Search engines, such as Google, assign scores to news articles based on their relevancy to a query. However, not all relevant articles for the query may be interesting to a user. For example, if the article is old or yields little new information, the article would be uninteresting. Relevancy scores do not take into account what makes an article interesting, which varies from user to user. Although methods such as collaborative filtering have been shown to be effective in recommendation systems, in a limited user environment, there are not enough users that would make collaborative filtering effective.
A general framework, called iScore, is presented for defining and measuring the “interestingness” of articles, incorporating user-feedback. iScore addresses various aspects of what makes an article interesting, such as topic relevancy, uniqueness, freshness, source reputation, and writing style. It employs various methods to measure these features and uses a classifier operating on these features to recommend articles. The basic iScore configuration is shown to improve recommendation results by as much as 20%. In addition to the basic iScore features, additional features are presented to address the deficiencies of existing feature extractors, such as one that tracks multiple topics, called MTT, and a version of the Rocchio algorithm that learns its parameters online as it processes documents, called eRocchio. The inclusion of both MTT and eRocchio into iScore is shown to improve iScore recommendation results by as much as 3.1% and 5.6%, respectively. Additionally, in TREC11 Adaptive Filter Task, eRocchio is shown to be 10% better than the best filter in the last run of the task.

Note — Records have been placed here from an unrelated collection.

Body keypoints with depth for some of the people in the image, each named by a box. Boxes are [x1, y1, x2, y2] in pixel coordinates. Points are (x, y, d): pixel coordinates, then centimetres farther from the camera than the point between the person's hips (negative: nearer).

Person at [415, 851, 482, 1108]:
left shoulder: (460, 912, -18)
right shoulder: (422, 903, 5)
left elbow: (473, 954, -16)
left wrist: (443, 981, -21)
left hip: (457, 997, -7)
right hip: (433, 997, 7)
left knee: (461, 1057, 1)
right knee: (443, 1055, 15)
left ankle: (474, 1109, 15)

In addition to these two major topic relevancy measures, other features are also introduced that employ language models, phrases, clustering, and changes in topics to improve recommendation results. These additional features are shown to improve recommendation results by iScore by up to 14%. Due to varying reasons that users hold regarding why an article is interesting, an online feature selection method in naïve Bayes is also introduced. Online feature selection can improve recommendation results in iScore by up to 18.9%.
In summary, iScore in its best configuration can outperform traditional IR techniques by as much as 50.7%. iScore and its components are evaluated in the news recommendation task using three datasets from Yahoo! News, actual users, and Digg. iScore and its components are also evaluated in the TREC Adaptive Filter task using the Reuters RCV1 corpus.